How the System Works

 

A major part of the Wolsey Hall tradition has been built up on its methods of tuition. Two types of courses are now available to students: the self-tuition course, whereby students contract to take the course on their own from lecture notes and booklists supplied by the college; or the more usual full tuition course, which includes personal supervision by Wolsey Hall’s tutorial staff. This entails a set programme of work sent at regular intervals to the student and the submission of work to the tutors for correction and advice. Revision courses are also available for those who have previously covered the examination syllabus.

 

Wolsey Hall employs the services of more than 200 tutors in subjects ranging from Hebrew to Advanced Mathematics, and it has been the policy of the college over its 75 year history to recruit its tutorial staff from lecturers and universities and colleges of further education all over the country.
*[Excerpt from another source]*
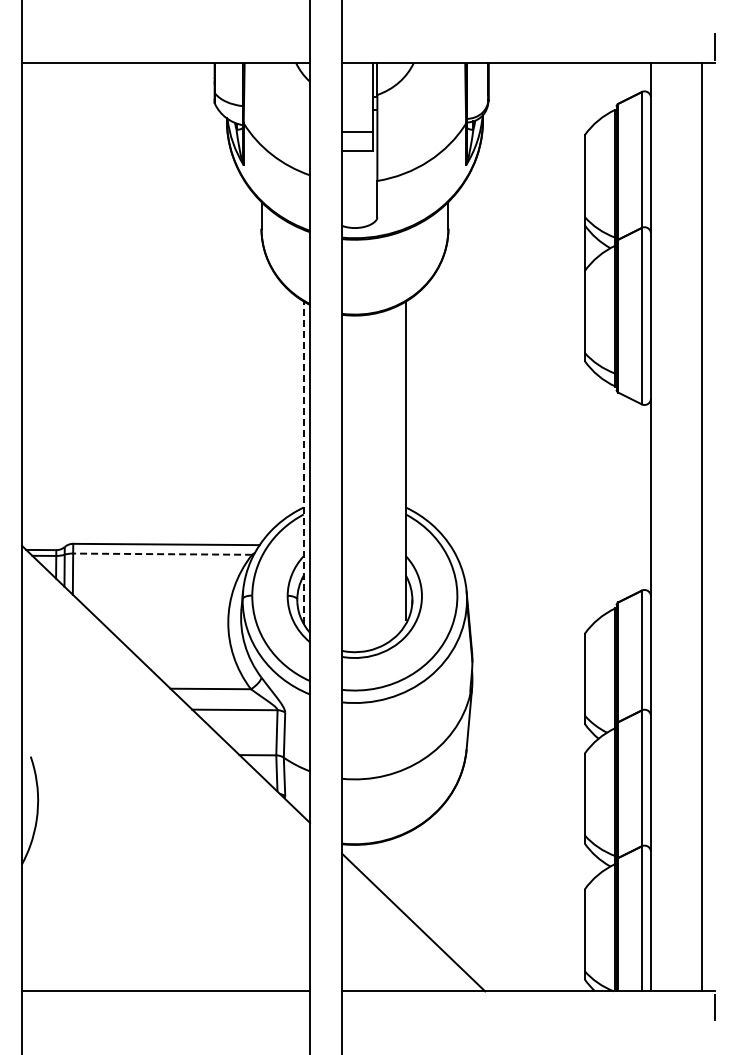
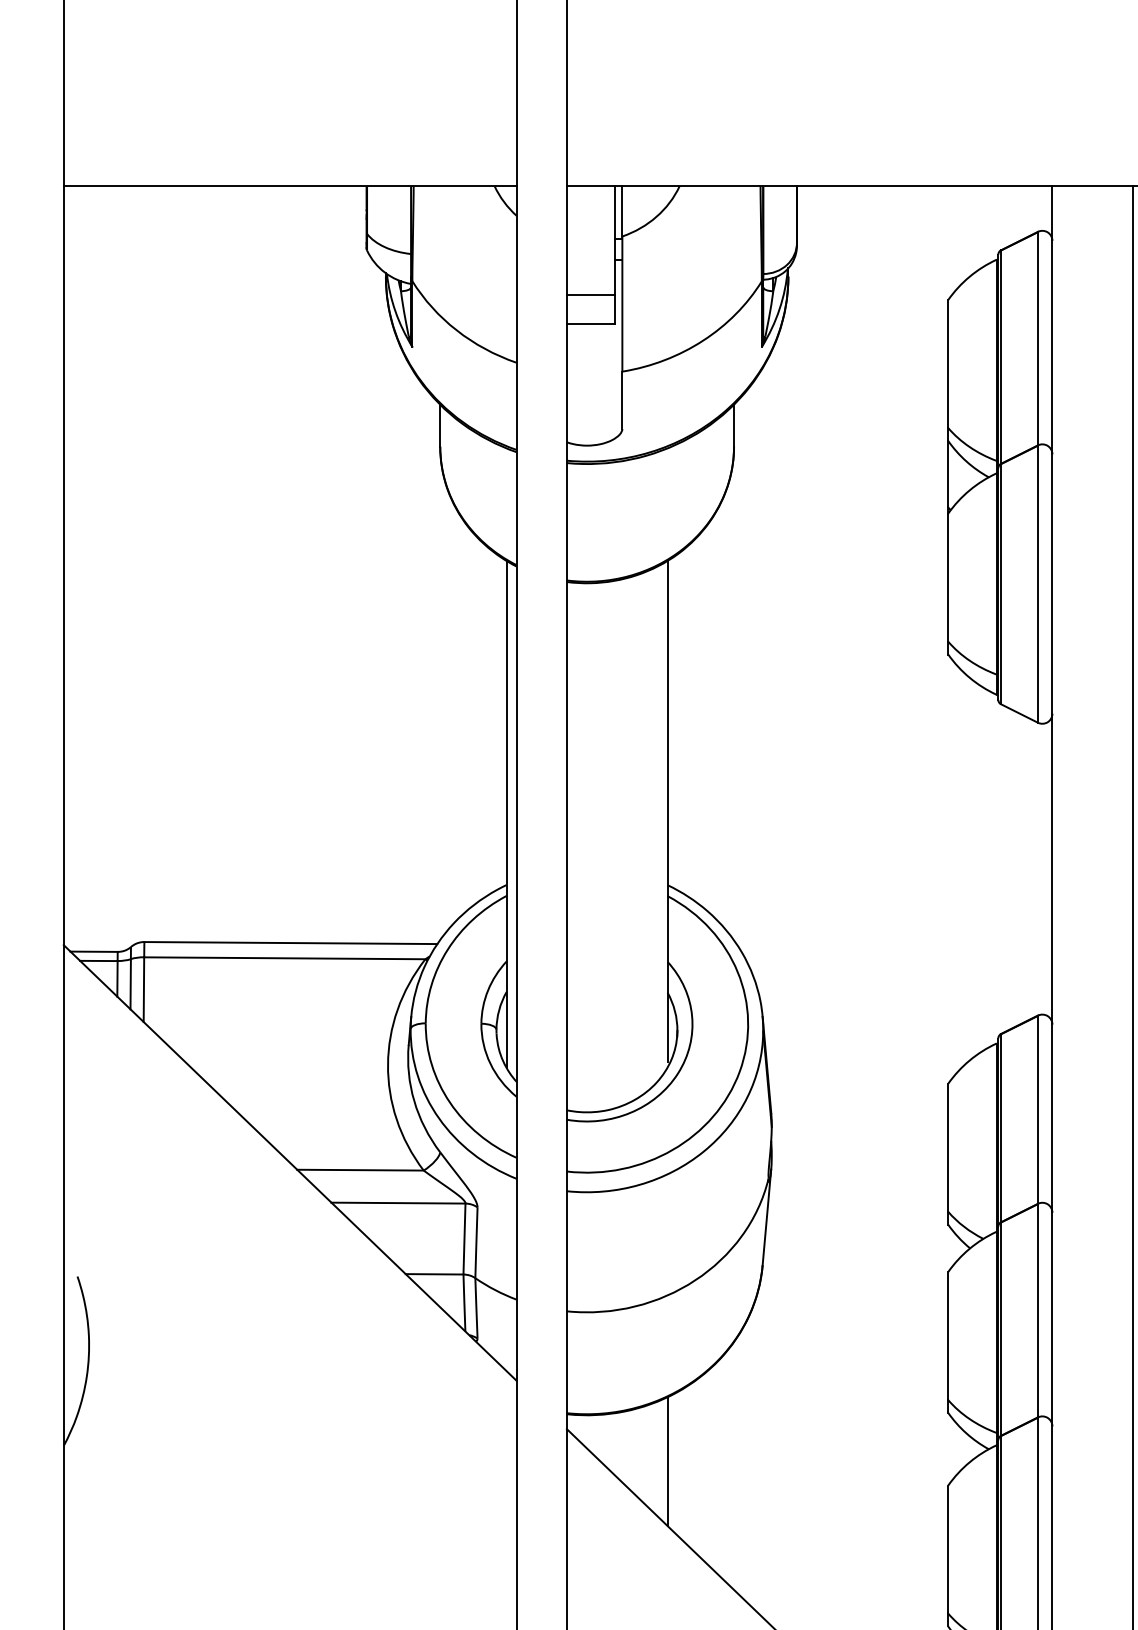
line: (303, 462) -> (506, 814), dashed -> solid
line: (162, 554) -> (284, 958), dashed -> solid
line: (406, 874) -> (668, 1461), added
It has also been the policy of the college to choose a proportion of its staff from previous Wolsey Hall students who, through their own experience, are particularly able to appreciate the position of a student studying in his own home.

 

Students in 80 Countries

 

Wherever English is spoken by a proportion of the inhabitants, there you will find Wolsey Hall students and the college now maintains overseas offices in Hong Kong; Singapore and Malaysia, West and East Africa and the West Indies. More than a third of the college’s enrolment now comes from overseas and it is probably fair to say that in the future this number is likely to increase, particularly as more qualified technicians are required by emerging countries. This is the challenge then, for the future, and one that Wolsey Hall, with its already broad foundation of teaching will be well qualified to meet.”